--- Listed records Enclosed Below ---
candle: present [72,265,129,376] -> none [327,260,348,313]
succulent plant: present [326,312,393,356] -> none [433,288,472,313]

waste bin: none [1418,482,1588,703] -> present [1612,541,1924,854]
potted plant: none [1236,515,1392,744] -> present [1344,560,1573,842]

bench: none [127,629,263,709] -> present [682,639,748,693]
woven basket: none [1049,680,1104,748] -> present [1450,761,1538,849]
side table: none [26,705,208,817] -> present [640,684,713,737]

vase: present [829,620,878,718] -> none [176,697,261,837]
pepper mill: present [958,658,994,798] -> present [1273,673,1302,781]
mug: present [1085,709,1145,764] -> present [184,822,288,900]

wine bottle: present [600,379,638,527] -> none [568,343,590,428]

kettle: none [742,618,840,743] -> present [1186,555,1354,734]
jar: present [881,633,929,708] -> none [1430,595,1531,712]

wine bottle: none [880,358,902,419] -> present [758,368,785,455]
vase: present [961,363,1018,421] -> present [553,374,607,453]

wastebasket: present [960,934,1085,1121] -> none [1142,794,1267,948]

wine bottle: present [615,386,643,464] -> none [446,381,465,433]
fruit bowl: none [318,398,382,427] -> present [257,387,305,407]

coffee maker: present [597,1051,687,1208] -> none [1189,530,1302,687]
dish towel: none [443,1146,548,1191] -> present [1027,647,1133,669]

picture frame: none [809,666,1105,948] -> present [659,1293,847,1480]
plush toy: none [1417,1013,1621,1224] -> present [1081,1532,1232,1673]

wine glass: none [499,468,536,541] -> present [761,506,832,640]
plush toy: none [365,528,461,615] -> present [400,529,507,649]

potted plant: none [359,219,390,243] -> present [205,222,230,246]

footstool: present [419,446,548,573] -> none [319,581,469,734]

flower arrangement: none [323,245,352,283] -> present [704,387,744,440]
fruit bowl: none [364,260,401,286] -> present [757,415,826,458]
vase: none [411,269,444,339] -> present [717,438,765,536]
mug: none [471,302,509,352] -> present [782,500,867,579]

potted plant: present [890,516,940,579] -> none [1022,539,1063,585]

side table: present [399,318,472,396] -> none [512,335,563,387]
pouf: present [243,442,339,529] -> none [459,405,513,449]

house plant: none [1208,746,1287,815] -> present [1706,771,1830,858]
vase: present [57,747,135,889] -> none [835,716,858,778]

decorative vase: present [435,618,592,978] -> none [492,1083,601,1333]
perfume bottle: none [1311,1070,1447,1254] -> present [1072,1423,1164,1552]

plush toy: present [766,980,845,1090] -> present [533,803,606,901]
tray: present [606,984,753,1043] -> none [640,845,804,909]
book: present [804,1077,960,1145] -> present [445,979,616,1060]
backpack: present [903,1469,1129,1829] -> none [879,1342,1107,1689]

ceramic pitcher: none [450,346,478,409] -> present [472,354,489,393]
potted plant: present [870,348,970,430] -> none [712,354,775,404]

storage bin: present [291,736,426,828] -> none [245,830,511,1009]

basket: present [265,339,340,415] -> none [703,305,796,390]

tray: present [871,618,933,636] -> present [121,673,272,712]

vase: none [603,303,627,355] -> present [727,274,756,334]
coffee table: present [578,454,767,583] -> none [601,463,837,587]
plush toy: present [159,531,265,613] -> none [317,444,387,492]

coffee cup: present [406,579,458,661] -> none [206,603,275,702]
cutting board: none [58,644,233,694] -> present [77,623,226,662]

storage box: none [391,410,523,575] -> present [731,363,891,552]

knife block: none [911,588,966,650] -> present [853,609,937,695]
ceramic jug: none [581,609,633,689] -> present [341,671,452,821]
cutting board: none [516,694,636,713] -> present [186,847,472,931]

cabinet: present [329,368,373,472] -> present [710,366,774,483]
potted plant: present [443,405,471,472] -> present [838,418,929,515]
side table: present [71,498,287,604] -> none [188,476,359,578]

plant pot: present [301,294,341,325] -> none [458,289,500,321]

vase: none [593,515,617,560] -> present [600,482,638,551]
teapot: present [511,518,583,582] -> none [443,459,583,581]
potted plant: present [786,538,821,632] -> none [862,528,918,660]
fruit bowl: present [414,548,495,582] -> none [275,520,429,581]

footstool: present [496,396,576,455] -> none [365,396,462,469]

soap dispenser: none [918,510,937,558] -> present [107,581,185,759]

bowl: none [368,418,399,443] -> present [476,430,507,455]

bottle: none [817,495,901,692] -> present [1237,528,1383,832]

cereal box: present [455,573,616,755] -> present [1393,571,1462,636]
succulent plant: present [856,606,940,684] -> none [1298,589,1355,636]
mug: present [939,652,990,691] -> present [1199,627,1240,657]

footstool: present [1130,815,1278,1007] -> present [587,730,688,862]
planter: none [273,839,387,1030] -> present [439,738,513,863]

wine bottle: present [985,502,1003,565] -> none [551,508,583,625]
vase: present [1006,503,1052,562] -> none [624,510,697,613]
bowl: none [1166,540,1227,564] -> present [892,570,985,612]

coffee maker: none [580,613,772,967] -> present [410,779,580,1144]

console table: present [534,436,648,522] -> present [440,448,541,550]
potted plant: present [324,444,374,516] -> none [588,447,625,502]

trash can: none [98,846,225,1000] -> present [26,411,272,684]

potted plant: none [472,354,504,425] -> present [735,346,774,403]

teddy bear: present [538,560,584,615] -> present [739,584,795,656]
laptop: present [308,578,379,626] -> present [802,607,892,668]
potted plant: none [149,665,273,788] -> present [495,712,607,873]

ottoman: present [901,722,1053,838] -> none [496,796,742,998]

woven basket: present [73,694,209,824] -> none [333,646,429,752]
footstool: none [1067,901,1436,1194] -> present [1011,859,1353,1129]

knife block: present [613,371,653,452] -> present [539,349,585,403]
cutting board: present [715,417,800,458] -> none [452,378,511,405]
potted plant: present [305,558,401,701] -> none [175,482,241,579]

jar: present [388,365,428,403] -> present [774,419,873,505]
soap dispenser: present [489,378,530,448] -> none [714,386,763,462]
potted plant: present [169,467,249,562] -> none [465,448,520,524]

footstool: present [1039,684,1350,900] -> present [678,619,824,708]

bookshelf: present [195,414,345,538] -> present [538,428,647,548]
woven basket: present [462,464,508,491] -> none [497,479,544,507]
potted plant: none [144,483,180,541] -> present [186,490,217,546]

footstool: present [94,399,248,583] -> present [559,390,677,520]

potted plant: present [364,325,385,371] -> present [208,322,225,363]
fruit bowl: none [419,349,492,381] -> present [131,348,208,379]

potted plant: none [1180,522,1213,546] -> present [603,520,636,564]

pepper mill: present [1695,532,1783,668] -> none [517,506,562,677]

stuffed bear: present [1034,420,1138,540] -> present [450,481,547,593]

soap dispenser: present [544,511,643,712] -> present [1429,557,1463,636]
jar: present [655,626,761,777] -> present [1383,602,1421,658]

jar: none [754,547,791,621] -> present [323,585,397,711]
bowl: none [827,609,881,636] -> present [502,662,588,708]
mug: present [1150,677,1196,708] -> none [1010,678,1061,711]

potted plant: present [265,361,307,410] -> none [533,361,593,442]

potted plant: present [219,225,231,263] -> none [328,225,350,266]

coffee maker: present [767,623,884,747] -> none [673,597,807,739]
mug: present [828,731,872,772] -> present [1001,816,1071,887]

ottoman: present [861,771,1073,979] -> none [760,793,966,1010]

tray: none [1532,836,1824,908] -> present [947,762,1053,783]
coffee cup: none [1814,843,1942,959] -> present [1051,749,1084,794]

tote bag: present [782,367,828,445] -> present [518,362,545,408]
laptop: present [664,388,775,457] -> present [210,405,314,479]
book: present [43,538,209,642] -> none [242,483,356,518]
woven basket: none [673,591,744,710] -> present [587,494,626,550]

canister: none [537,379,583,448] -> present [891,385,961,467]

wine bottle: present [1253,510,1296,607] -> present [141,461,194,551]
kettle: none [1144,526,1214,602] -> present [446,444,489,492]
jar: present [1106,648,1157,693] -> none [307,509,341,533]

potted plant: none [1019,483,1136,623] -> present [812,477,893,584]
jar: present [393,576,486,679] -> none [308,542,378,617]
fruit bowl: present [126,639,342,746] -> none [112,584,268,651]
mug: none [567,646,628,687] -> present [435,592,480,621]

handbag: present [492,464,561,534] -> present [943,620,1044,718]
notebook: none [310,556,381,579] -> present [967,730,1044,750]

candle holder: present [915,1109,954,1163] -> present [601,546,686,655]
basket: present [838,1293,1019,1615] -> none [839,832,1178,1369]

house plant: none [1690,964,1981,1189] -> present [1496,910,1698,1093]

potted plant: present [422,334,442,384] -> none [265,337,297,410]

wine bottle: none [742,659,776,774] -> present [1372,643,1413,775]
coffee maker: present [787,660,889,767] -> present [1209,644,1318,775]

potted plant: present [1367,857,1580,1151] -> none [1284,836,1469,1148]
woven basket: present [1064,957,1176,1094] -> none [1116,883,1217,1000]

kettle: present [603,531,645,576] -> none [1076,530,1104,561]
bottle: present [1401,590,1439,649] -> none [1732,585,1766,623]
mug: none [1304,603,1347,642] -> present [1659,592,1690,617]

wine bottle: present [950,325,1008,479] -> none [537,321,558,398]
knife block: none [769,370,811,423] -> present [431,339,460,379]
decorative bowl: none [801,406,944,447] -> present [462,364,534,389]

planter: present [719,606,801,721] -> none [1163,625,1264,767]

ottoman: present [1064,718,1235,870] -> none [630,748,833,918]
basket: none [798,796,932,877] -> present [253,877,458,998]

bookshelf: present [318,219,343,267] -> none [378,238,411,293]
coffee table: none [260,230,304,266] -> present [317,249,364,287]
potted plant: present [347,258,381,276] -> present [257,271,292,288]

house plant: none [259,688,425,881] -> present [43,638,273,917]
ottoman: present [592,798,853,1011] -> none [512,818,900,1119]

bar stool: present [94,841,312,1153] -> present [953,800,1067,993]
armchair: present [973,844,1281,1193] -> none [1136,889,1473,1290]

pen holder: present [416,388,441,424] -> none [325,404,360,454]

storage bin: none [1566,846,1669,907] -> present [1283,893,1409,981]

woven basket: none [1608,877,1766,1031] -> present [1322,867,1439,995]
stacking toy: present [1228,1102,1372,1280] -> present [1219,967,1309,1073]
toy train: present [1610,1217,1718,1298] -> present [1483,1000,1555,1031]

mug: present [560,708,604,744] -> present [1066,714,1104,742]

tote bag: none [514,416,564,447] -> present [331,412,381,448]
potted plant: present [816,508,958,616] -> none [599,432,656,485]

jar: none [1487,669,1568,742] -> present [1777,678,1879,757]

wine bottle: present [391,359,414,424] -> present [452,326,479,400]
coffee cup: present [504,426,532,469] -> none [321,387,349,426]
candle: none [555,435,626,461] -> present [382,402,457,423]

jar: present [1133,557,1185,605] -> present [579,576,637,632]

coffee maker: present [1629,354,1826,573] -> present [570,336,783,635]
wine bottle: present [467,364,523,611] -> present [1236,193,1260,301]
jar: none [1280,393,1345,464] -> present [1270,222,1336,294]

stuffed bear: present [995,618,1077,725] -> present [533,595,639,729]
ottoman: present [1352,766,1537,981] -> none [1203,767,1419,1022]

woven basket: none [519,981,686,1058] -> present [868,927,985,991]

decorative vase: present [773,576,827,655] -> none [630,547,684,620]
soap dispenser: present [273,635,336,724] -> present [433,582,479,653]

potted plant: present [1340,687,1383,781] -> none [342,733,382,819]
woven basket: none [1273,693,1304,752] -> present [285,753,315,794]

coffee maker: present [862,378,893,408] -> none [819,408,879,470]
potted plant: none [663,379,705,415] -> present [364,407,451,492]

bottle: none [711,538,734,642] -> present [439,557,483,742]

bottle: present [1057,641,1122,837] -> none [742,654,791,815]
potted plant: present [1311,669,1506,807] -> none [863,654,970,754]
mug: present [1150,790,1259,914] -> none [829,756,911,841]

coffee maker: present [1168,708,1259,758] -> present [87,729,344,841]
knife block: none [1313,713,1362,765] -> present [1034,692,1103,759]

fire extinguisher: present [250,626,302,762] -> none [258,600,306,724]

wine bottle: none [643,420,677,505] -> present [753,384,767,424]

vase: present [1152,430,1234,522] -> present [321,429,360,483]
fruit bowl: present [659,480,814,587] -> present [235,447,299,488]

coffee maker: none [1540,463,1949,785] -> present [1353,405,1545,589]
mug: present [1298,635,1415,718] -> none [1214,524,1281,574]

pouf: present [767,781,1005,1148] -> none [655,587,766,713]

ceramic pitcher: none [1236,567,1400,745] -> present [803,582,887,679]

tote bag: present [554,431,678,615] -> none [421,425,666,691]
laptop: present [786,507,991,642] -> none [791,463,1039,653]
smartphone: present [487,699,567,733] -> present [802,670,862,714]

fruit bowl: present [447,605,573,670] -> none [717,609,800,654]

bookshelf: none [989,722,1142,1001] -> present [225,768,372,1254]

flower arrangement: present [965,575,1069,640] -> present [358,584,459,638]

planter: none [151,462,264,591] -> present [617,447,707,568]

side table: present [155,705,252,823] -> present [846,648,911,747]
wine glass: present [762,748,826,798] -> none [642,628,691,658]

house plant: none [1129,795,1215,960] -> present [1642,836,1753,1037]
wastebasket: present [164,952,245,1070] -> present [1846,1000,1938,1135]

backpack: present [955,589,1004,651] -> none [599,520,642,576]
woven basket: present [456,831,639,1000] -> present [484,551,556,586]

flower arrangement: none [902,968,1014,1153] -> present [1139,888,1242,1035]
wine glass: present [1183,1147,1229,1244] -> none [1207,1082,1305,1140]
--- End of Enclosed Listed records ---
= Task to carry out =
Retype the portion of the data above that starts on the line with "tray: present [606,984,753,1043]" and finishes on the line with "knife block: none [911,588,966,650]", including both of those lines.

= Result for this exercise =
tray: present [606,984,753,1043] -> none [640,845,804,909]
book: present [804,1077,960,1145] -> present [445,979,616,1060]
backpack: present [903,1469,1129,1829] -> none [879,1342,1107,1689]

ceramic pitcher: none [450,346,478,409] -> present [472,354,489,393]
potted plant: present [870,348,970,430] -> none [712,354,775,404]

storage bin: present [291,736,426,828] -> none [245,830,511,1009]

basket: present [265,339,340,415] -> none [703,305,796,390]

tray: present [871,618,933,636] -> present [121,673,272,712]

vase: none [603,303,627,355] -> present [727,274,756,334]
coffee table: present [578,454,767,583] -> none [601,463,837,587]
plush toy: present [159,531,265,613] -> none [317,444,387,492]

coffee cup: present [406,579,458,661] -> none [206,603,275,702]
cutting board: none [58,644,233,694] -> present [77,623,226,662]

storage box: none [391,410,523,575] -> present [731,363,891,552]

knife block: none [911,588,966,650] -> present [853,609,937,695]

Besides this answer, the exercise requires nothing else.